The institute was initially formed to deal with the big-data challenges that SA’s 64-dish MeerKAT telescope and ultimately the giant Square Kilometre Array (SKA) radio telescope will pose. But while radio astronomy has been a linchpin in building up SA’s big-data expertise, it is not the only field that needs to be able to process and analyse large quantities of data. Earth observation could form the third pilot project.
"The research cloud can be used for space applications across the continent," Munsami says. "For the Agricultural Research Council, they’re putting data racks in some of the [African SKA] partner countries, such as Botswana and Namibia.
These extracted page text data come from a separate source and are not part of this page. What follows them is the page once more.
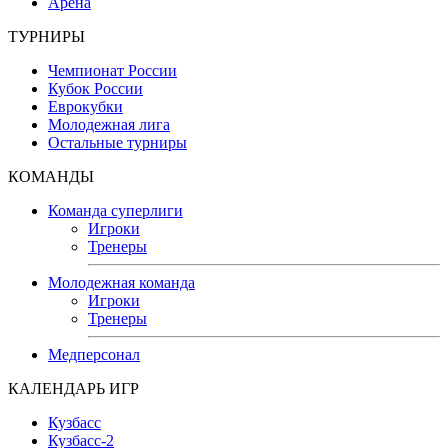
Арена
ТУРНИРЫ
Чемпионат России
Кубок России
Еврокубки
Молодежная лига
Остальные турниры
КОМАНДЫ
Команда суперлиги
Игроки
Тренеры
Молодежная команда
Игроки
Тренеры
Медперсонал
КАЛЕНДАРЬ ИГР
Кузбасс
Кузбасс-2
Says Munsami: "What’s cool about that is that you’re sending high-performance computing platforms into other African countries and you’ll have this distributed network that can link up to form one super high-performance platform."
"Even at home, this sort of data management would make a big difference. Various government departments have their own data sets and data bases. We need to plug into those data bases and make that information available nationally.
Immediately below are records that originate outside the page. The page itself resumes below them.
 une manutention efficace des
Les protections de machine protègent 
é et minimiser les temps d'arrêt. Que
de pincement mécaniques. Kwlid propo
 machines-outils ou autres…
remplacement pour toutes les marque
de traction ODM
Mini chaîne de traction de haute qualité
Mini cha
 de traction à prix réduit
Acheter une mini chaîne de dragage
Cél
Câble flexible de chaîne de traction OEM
"Once we start to converge data sets, that’s where the huge potential lies."
Munsami puts a lot of stock in the AU’s plans for space and skills development.
He chairs the AU committee tasked with developing Africa’s space plans.
"If you look at the space policy space, there’s a transformation happening in terms of how much governments are actually spending on science and technology. A few years ago, some African governments weren’t spending anything. Africa should be playing in this space," Munsami says.
"We don’t want foreign entities coming in and determining how things should be done. Africa needs to do this on its own," he says.
Munsami aims to position Sansa as a driving force in those developments.
His first order of business, though, is to conduct a strategic review of what Sansa does and what the government has mandated it to do.
"From that, we can start exploring other opportunities. For example, Sansa is not involved in satellite communications; we’re not involved in navigation and positioning to the extent that we’d like," he says.
"Those are areas that we think have huge benefits for the country and we need now to go and explore those opportunities," Munsami says.